Currently, the Virtualmin NGINX module spits all virtualhosts into /etc/nginx/nginx.conf.
That's VERY bad practice and is a maintenance nightmare.
There's a built-in mechanism in place for virtual hosts.
/etc/nginx/sites-available: this is where virtual host config files are stored
/etc/nginx/sites-enabled: this is where symbolic links (or file shortcuts) to the virtual host config files are placed
Here's an example /etc/nginx/sites-available/example.com.conf
server_name example.com www.example.com;
... all that per-server stuff you are currently spitting into the main config file...
To enable the config, just:
ln -s /etc/nginx/sites-available/example.com.conf /etc/nginx/sites-enabled/example.com.conf
Then restart NGINX.
See how much nicer that is, compared to spitting everything into the main daemon config file?
Please fix this, seriously. ;-)
One more thing when it comes to NGINX and SSL: http://www.virtualmin.com/documentation/web/nginx says that "Only one virtual server can have SSL enabled per IP address, even if a wildcard or UCC certificate would potentially allow multiple SSL sites to share the same IP."

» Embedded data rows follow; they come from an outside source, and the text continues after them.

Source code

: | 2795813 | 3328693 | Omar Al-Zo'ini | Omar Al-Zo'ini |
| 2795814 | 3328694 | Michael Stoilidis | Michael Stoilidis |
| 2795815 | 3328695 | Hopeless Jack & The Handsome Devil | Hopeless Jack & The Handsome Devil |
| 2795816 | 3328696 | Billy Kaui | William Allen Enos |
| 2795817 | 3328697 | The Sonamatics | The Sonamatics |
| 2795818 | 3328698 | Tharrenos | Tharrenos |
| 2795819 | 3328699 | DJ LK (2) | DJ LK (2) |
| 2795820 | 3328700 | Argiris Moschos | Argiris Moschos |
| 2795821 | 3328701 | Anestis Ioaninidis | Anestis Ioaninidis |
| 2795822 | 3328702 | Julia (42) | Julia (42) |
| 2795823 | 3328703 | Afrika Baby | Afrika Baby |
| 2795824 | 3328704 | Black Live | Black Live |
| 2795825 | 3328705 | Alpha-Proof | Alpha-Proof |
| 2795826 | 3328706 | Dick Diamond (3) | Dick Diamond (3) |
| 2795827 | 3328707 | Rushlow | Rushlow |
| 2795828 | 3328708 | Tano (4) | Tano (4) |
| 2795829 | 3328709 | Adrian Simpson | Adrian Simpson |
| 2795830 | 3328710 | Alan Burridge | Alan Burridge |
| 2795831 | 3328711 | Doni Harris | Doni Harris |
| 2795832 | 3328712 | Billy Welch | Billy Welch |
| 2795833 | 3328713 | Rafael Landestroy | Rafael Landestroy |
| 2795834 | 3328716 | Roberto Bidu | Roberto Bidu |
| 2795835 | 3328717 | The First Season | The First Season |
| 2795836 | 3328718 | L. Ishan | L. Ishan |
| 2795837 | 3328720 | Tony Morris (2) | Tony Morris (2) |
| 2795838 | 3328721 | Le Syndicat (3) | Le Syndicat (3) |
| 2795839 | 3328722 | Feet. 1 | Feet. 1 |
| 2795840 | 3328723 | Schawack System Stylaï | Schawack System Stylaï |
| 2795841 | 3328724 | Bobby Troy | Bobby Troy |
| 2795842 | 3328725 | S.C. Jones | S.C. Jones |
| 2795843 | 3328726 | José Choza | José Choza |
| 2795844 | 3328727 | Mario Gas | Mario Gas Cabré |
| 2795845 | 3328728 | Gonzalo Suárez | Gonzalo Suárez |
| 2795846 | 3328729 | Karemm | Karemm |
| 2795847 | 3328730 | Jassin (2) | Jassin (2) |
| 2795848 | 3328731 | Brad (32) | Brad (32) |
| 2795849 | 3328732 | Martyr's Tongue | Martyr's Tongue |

This is incorrect. If you set up multiple servers on the same port but with different certificates, then NGINX uses SNI (Server Name Identification) to determine which certificate to send and will send the proper one. All modern browsers support SNI. If the browser doesn't understand SNI, then it might use a random one, or none at all, I haven't tested (only WinXP users running Internet Explorer would be affected).

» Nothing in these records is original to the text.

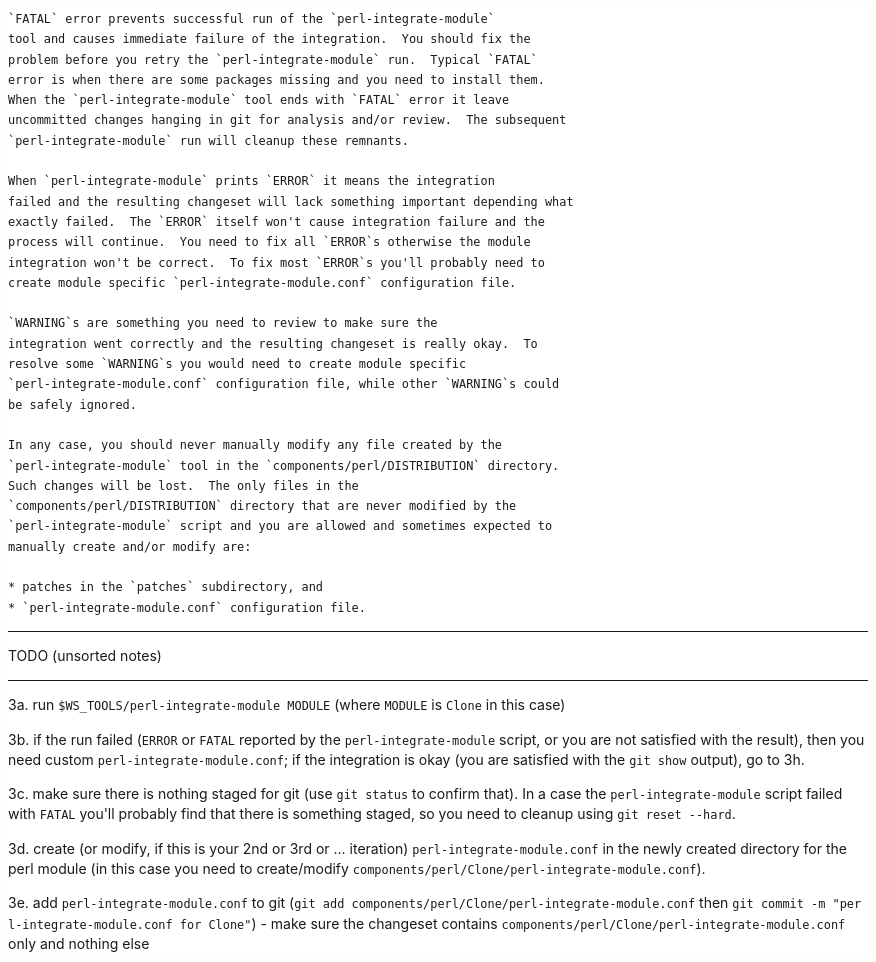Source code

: 	`FATAL` error prevents successful run of the `perl-integrate-module`
	tool and causes immediate failure of the integration.  You should fix the
	problem before you retry the `perl-integrate-module` run.  Typical `FATAL`
	error is when there are some packages missing and you need to install them.
	When the `perl-integrate-module` tool ends with `FATAL` error it leave
	uncommitted changes hanging in git for analysis and/or review.  The subsequent
	`perl-integrate-module` run will cleanup these remnants.

	When `perl-integrate-module` prints `ERROR` it means the integration
	failed and the resulting changeset will lack something important depending what
	exactly failed.  The `ERROR` itself won't cause integration failure and the
	process will continue.  You need to fix all `ERROR`s otherwise the module
	integration won't be correct.  To fix most `ERROR`s you'll probably need to
	create module specific `perl-integrate-module.conf` configuration file.

	`WARNING`s are something you need to review to make sure the
	integration went correctly and the resulting changeset is really okay.  To
	resolve some `WARNING`s you would need to create module specific
	`perl-integrate-module.conf` configuration file, while other `WARNING`s could
	be safely ignored.

	In any case, you should never manually modify any file created by the
	`perl-integrate-module` tool in the `components/perl/DISTRIBUTION` directory.
	Such changes will be lost.  The only files in the
	`components/perl/DISTRIBUTION` directory that are never modified by the
	`perl-integrate-module` script and you are allowed and sometimes expected to
	manually create and/or modify are:

	* patches in the `patches` subdirectory, and
	* `perl-integrate-module.conf` configuration file.


---

TODO (unsorted notes)

---


3a. run `$WS_TOOLS/perl-integrate-module MODULE` (where `MODULE` is `Clone` in this case)

3b. if the run failed (`ERROR` or `FATAL` reported by the `perl-integrate-module` script, or you are not satisfied with the result), then you need custom `perl-integrate-module.conf`; if the integration is okay (you are satisfied with the `git show` output), go to 3h.

3c. make sure there is nothing staged for git (use `git status` to confirm that).  In a case the `perl-integrate-module` script failed with `FATAL` you'll probably find that there is something staged, so you need to cleanup using `git reset --hard`.

3d. create (or modify, if this is your 2nd or 3rd or ... iteration) `perl-integrate-module.conf` in the newly created directory for the perl module (in this case you need to create/modify `components/perl/Clone/perl-integrate-module.conf`).

3e. add `perl-integrate-module.conf` to git (`git add components/perl/Clone/perl-integrate-module.conf` then `git commit -m "perl-integrate-module.conf for Clone"`) - make sure the changeset contains `components/perl/Clone/perl-integrate-module.conf` only and nothing else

However, disregard that and listen to me when it comes to the proper setup:
... listen on port 80 and 443 (SSL).
With this setup, it works as follows: If it cannot determine the hostname via SNI, it will give the client "/my/awesome/default.cert". If it received a hostname via SNI, it gives the client "/home/example/ssl.cert"
AND, as an added bonus: If a virtual server is bound to a completely unique IP/port combo, then it serves THAT certificate regardless of SNI status.
Here's more information: http://wiki.nginx.org/NginxHttpSslModule#Using_Wildcard_certificates_wit...
So, did you catch all that? It means:
- Make the Virtualmin-NGINX module write each virtual host to individual config files under /etc/nginx/available-sites and symlink them to /etc/nginx/enabled-sites
- Make the Virtualmin-NGINX module write a default certificate to the /etc/nginx/nginx.conf file and allow the user to choose which certificate should be the default written to this file
- Remove the warnings about sharing SSL certificate because they're silly (in the module)
- Fix the NGINX documentation at http://www.virtualmin.com/documentation/web/nginx since it's wrong about SSL, even in the current state of the module (SSL on same IP:Port is fine even today).
These are relatively small changes but would fix Virtualmin's NGINX support and make it a lot better, pretty much a first class citizen comparable to Apache. So, whadd'ya say? Is it worth spending half an hour fixing these things in the Virtualmin-NGINX module and uploading a new version of the package? I'd say so. I'd definitely say so. ;-)
It won't even break existing setups, if you just make an install/upgrade script that runs by default on installing the newer Virtualmin-NGINX module, which scans /etc/nginx/nginx.conf for the current, messy way that you are defining virtualhosts, and exports them to proper "site" config files as described above. So, add another half hour for that and call it a job well done!